We have not only destroyed the former beauty of South London: we have forgotten it. Ask a resident of Penge—one of the many thousands of Penge—what this suburban town was like seventy years ago. Do you think he can tell you anything of Penge Common? Has he ever heard of any Penge Common? Well, it is exactly seventy-one years ago—viz. in May 1827—that Mr. William Hone—the compiler of the 'Every-Day Book,' climbed up outside the Dulwich stage, proposing to visit the picture gallery of Dulwich College. Hone was one of the first of those curious and inquisitive persons who began to employ their summers in exploring the unknown villages and strange places round London. The picture gallery he could not see because it was closed; he therefore walked across the country from Dulwich to a place called Penge. At the top of a hill he found a choice of three roads. He chose that which led through Penge Common. The place was thickly wooded: it was, he says, 'a cathedral of singing birds.' At the mere recollection of that choir he bursts into verse—other people's verse. Alas! the Common had already, even then, been ravished from its owners, the people: it was enclosed; it was doomed; it was about to be built upon. Mr. Hone consoled himself, however, at the 'Old Crooked Billet,' with eggs and bacon and home-brewed ale. Again, is there anyone in Penge who now remembers the hanging woods? They hung over a hillside, and were as beautiful as the hanging woods of Cliveden. But, like the Common, they are gone.

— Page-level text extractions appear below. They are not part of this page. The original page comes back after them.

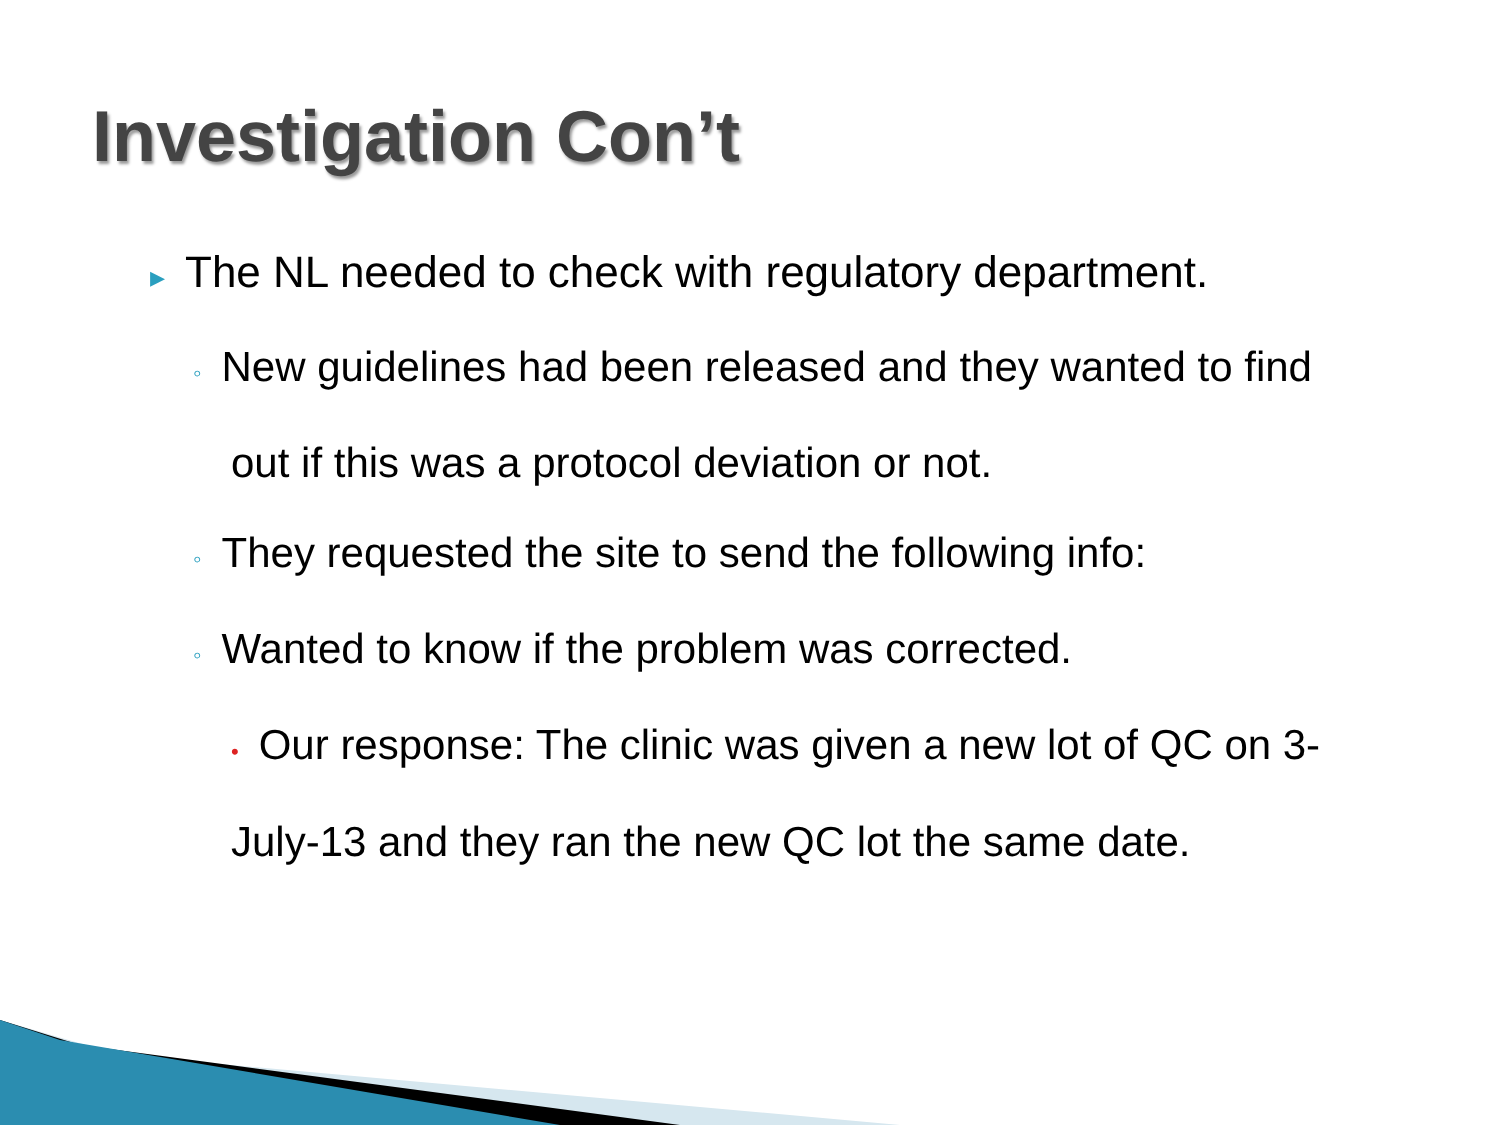Investigation Con’t
▸ The NL needed to check with regulatory department.
◦ New guidelines had been released and they wanted to find
out if this was a protocol deviation or not.
◦ They requested the site to send the following info:
◦ Wanted to know if the problem was corrected.
• Our response: The clinic was given a new lot of QC on 3-
July-13 and they ran the new QC lot the same date.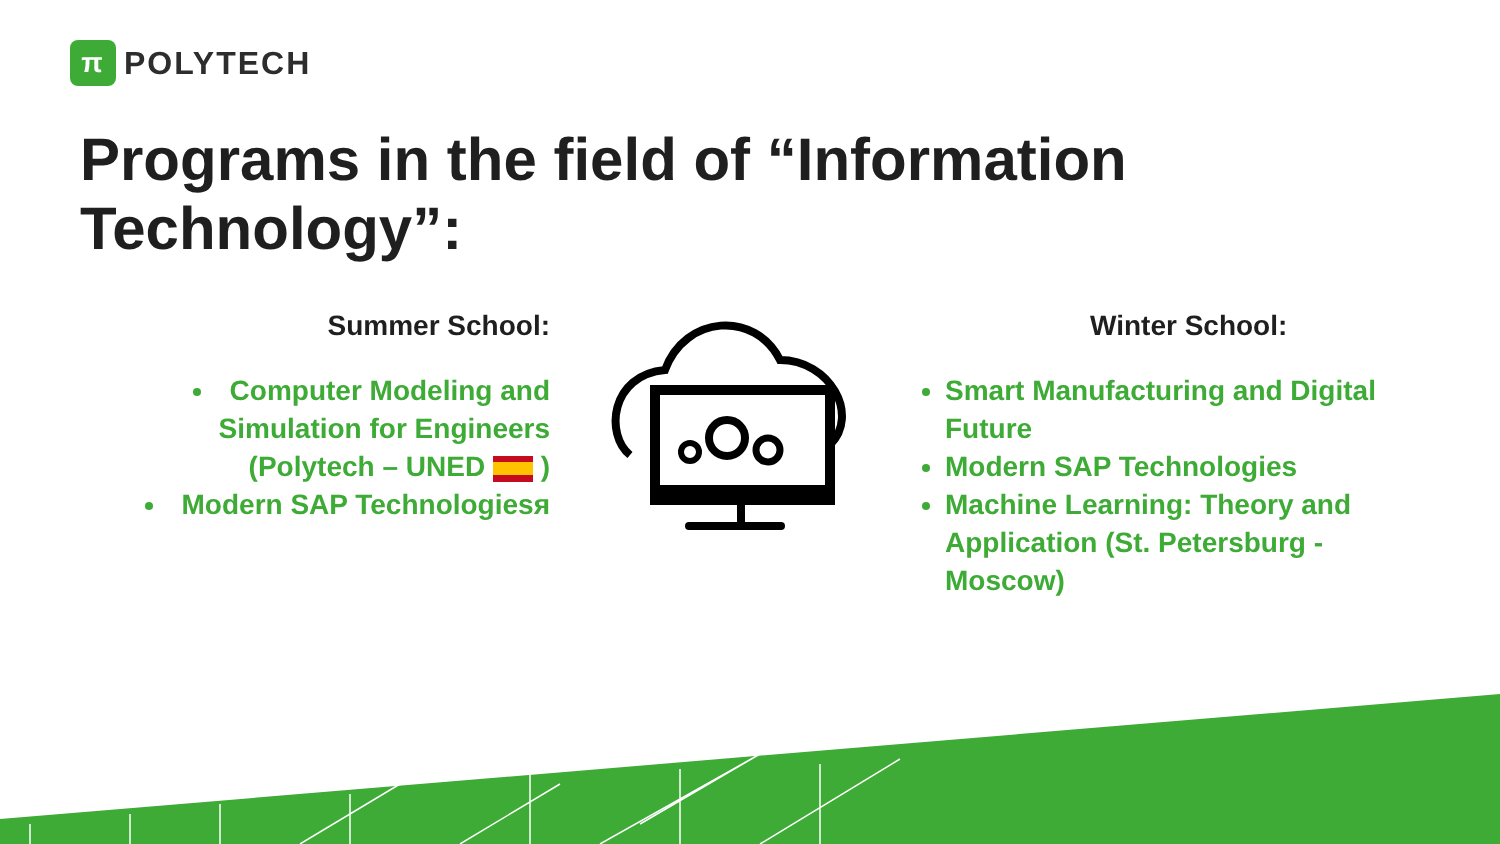π
POLYTECH
Programs in the field of “Information Technology”:
Summer School:
Computer Modeling and Simulation for Engineers (Polytech – UNED )
Modern SAP Technologiesя
Winter School:
Smart Manufacturing and Digital Future
Modern SAP Technologies
Machine Learning: Theory and Application (St. Petersburg - Moscow)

From the Tower of St. Saviour's
Or let us ask the resident of Norwood what he remembers of its ancient glories; whether there were any ancient glories. Has he heard of the famous Norwood oak? Of the Norwood Spa? Of the gypsies of Norwood? Why, the Queen of all the gypsies, unless there was a more powerful sovereign at Jedburgh, held her court and camp at Norwood. Has this resident heard of the views from the top of the hill, four hundred feet above the level of the sea, whither the people flocked by hundreds to see the view and to wander in the woods?
All this beauty is destroyed. Of course, the destruction was inevitable. One accepts the inevitable with a sigh; we cannot have town and country together. The woods are gone, the rural life is gone, encroachments have been made upon the commons, the wayside tavern—the place was full of wayside taverns—is gone. What remains of all this beauty is a fragment here and there. Clapham Common, once a heath, now a park; Wimbledon Common, Tooting Common; these expanses are mercifully left us for breathing-places. Some of them, like Clapham, are transformed into imitations of a park, instead of being left as a heath. All of them are bereft, of course, of their old accompaniments; they have lost the wood beside the heath, the farm, the ploughed lands, the tinkle of the sheep bell, the song of the skylark.